_課題の目標_.
高山本線についての文章によると、普通列車で猪谷まで行くと所要時間はどれくらいか。

_提示された文章_.
——————————

JR西日本区間、普通列車のキハ120形はボックスシートとトイレあり

全長225㎞の高山本線のうち、北の端にあたる富山~猪谷間36㎞だけはJR東海ではなくJR西日本の管轄なので、普通列車はここで完全に運転系統が分かれています。
車両はキハ120形という、レールの上を走るバスのようなディーゼルカーで、JR西日本のローカル線で幅広く使われています。
ボックスシートとロングシートが混在の車内で、トイレも設置されています。

もともと本数はあまり多くありませんが、そのうち半数は途中の越中八尾止まり(特に朝の通勤通学時間帯)です。
特急「ひだ」も富山~高山は4往復しか運転されていません。
猪谷までの所要時間は普通列車だと50分、特急列車は35分程度です。

大糸線南小谷駅にてキハ120形。
高山本線の車両は塗装は違うが構造は同じ。

——————————

点対応追跡データ:
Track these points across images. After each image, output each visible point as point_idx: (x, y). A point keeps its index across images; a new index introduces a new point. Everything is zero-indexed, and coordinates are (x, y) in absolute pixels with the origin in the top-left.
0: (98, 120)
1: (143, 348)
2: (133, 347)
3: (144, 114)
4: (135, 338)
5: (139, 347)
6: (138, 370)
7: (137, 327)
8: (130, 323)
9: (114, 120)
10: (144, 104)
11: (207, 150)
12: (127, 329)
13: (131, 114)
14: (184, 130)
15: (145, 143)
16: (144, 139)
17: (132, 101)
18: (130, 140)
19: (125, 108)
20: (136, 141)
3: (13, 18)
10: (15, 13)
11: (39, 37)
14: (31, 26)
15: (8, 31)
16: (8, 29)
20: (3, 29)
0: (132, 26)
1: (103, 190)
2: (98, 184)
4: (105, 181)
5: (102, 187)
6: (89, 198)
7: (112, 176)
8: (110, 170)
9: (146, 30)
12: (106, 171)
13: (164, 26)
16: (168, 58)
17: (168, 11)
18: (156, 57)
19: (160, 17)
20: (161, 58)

——————————

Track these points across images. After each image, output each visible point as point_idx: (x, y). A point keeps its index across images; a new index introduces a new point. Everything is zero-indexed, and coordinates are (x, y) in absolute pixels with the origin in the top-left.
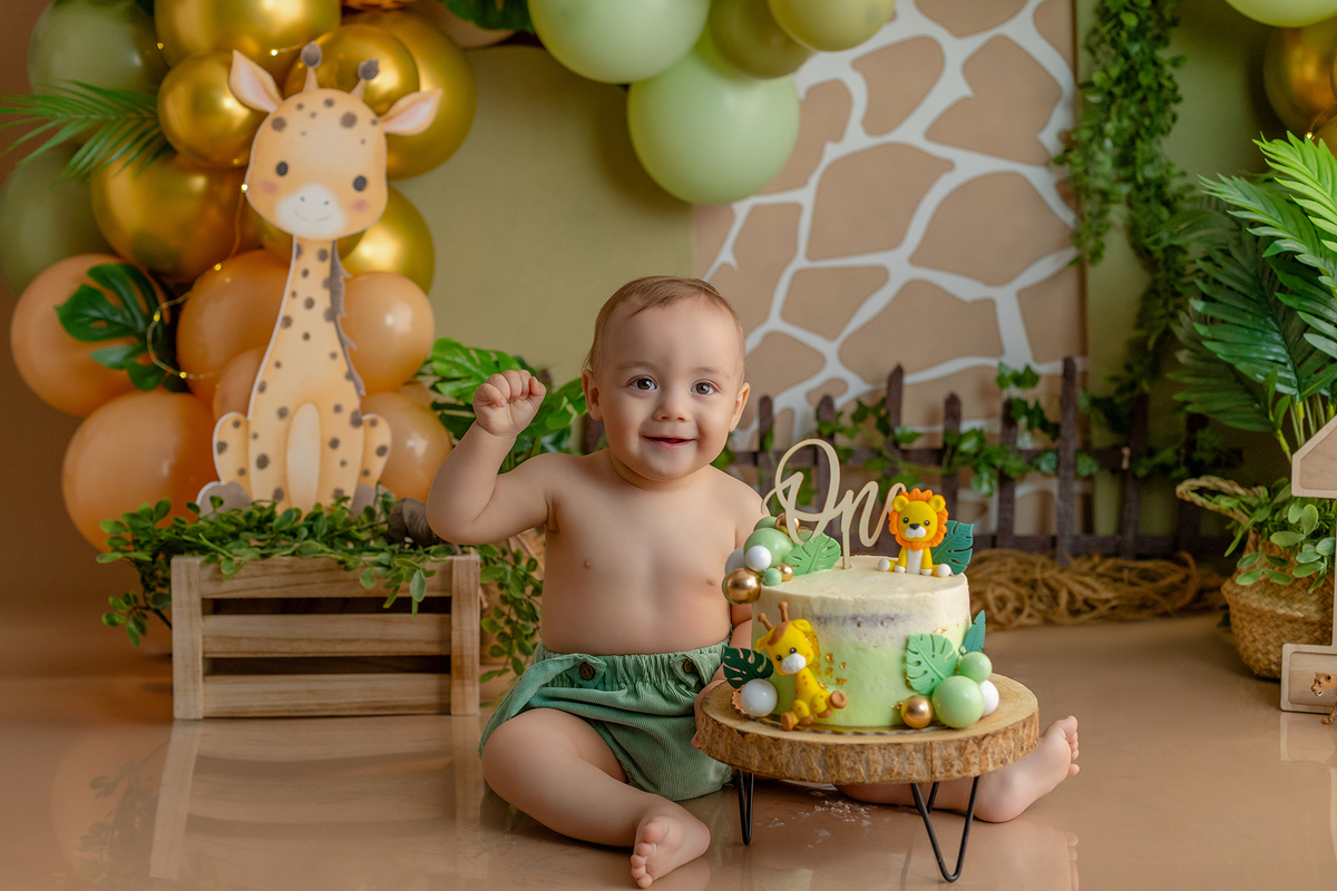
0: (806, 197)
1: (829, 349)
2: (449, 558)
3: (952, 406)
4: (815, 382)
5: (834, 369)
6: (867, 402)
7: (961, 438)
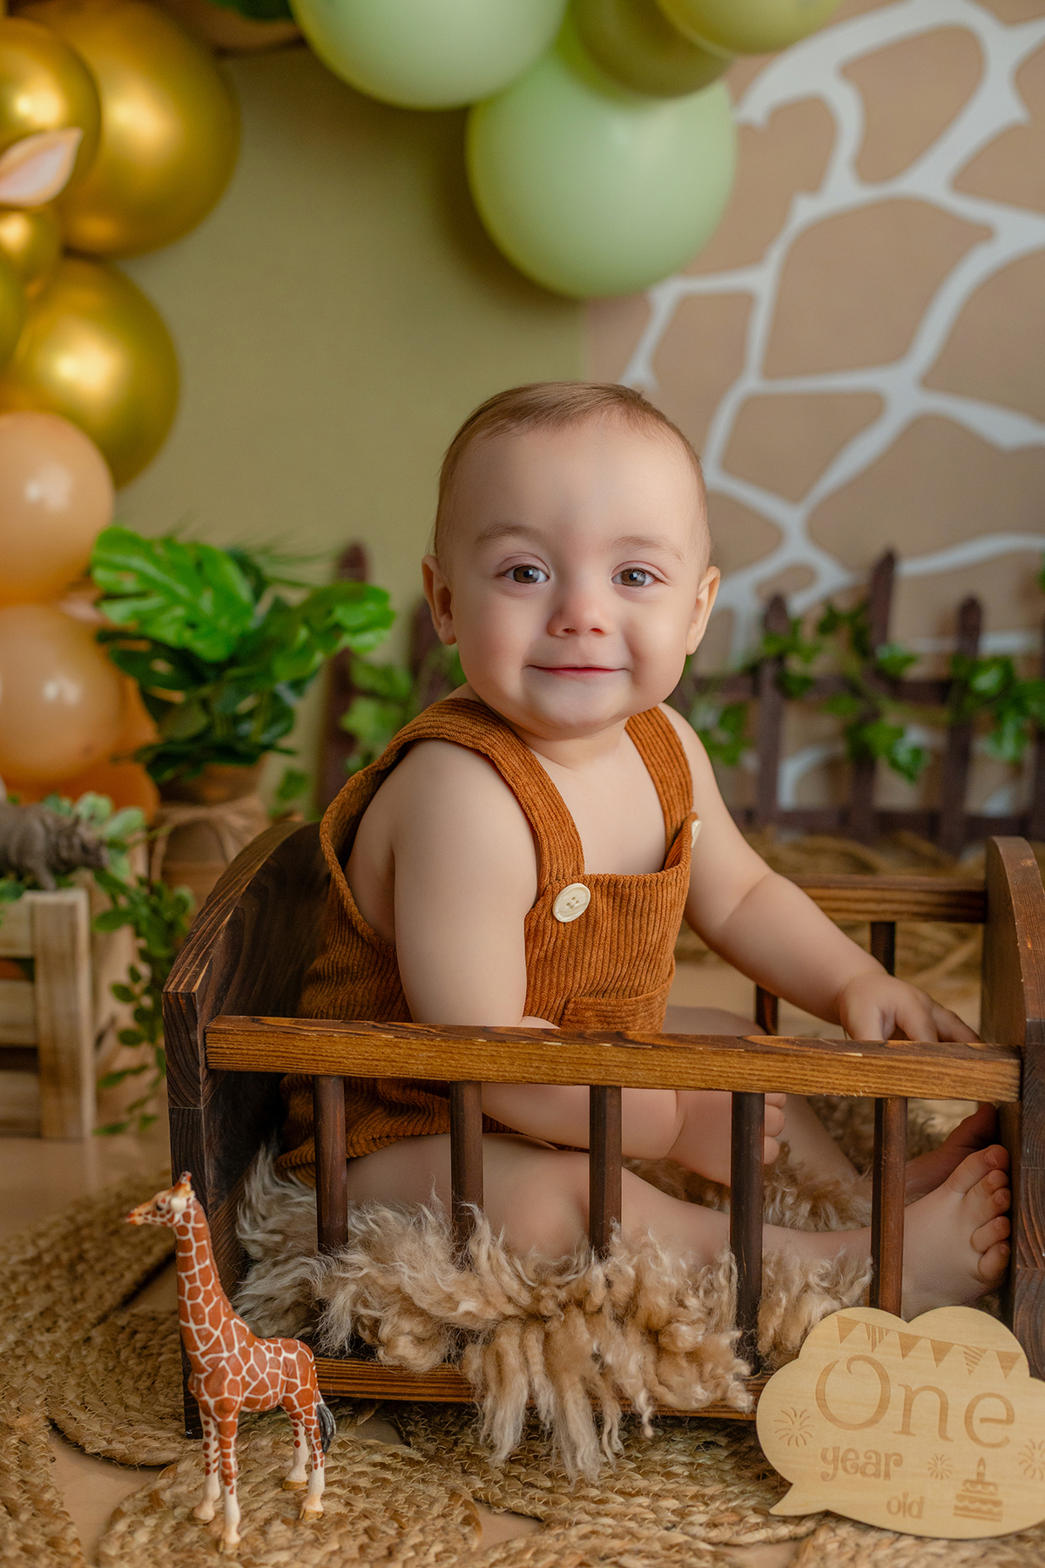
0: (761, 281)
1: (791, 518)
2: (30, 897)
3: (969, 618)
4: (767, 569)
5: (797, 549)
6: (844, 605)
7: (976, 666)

——————————

_課題の解答_.
50分。